On this evening, he is dressed in black from head to toe, his hair drawn back in a ponytail, save for the strands hanging over one side of his face. He doesn't socialize with other writers and doesn't pose as a sophisticate. Digging into a dessert of ice cream washed down with a Coke, he rejects attempts to assign deeper meaning or significance to much of anything, including his own work. He said he doesn't know if his success signifies anything at all about his changing country.

"I've never thought about things like that. I never associated my writing with some trend or China's reforms. That's other people's business," Han said. "People ask me, `What is the meaning of literature? What is the meaning of life?' I think ... I don't waste my time thinking about these things."

Others' views

But scholars and editors in Beijing and Shanghai, where Han attended boarding school, are thinking about this new literary star. They wonder if he is merely a well-marketed product or if his writing may have lasting value. They wonder what his success tells us about a generation of teen-agers -- and debate whether the education system needs to be tweaked to accommodate people like him.

The debate itself is a moral victory for Han, considering that one of the central themes of his writings is his abject disregard for schools and the education system.

In part because of his status as a dropout and self-imposed outsider, his remarks on schools stand out as the most provocative. He takes on students, teachers, standardized tests and an education system that he views as corrupt.

"For those who curse both the principal and teachers," he writes, "... if the school would add 10 points to their college entrance exam score, or appoint the prettiest girls in the school to be their girlfriends, they would surely write in their journals: Thank you for giving me such opportunities."

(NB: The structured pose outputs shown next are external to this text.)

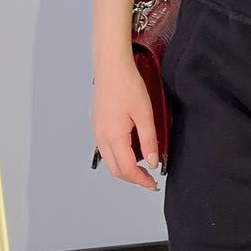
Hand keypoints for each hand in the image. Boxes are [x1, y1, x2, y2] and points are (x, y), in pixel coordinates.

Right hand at [91, 59, 159, 189]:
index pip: (127, 169)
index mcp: (113, 137)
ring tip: (142, 166)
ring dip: (125, 168)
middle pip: (115, 169)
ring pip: (109, 160)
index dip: (141, 180)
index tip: (153, 184)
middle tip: (149, 179)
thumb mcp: (145, 114)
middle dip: (133, 178)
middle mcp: (101, 137)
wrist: (111, 66)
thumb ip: (149, 140)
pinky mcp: (97, 124)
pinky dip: (118, 156)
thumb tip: (152, 161)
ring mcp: (97, 131)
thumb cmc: (127, 85)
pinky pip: (106, 149)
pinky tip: (131, 150)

Chinese authors have written pointed social commentary before, but until recent years, experts say, Han's novels would never have been published.

"When I was 17 or 18 years old, there was a group of young writers around me who also had similar work. This kind of rebellious work was happening all the time," said Yang Kui, 34, vice chief editor at the Chinese Writers Association publishing house, publishers of Han's work as well as Harvard Girl. "But they were ahead of social development at that time, so it could not be published or marketed."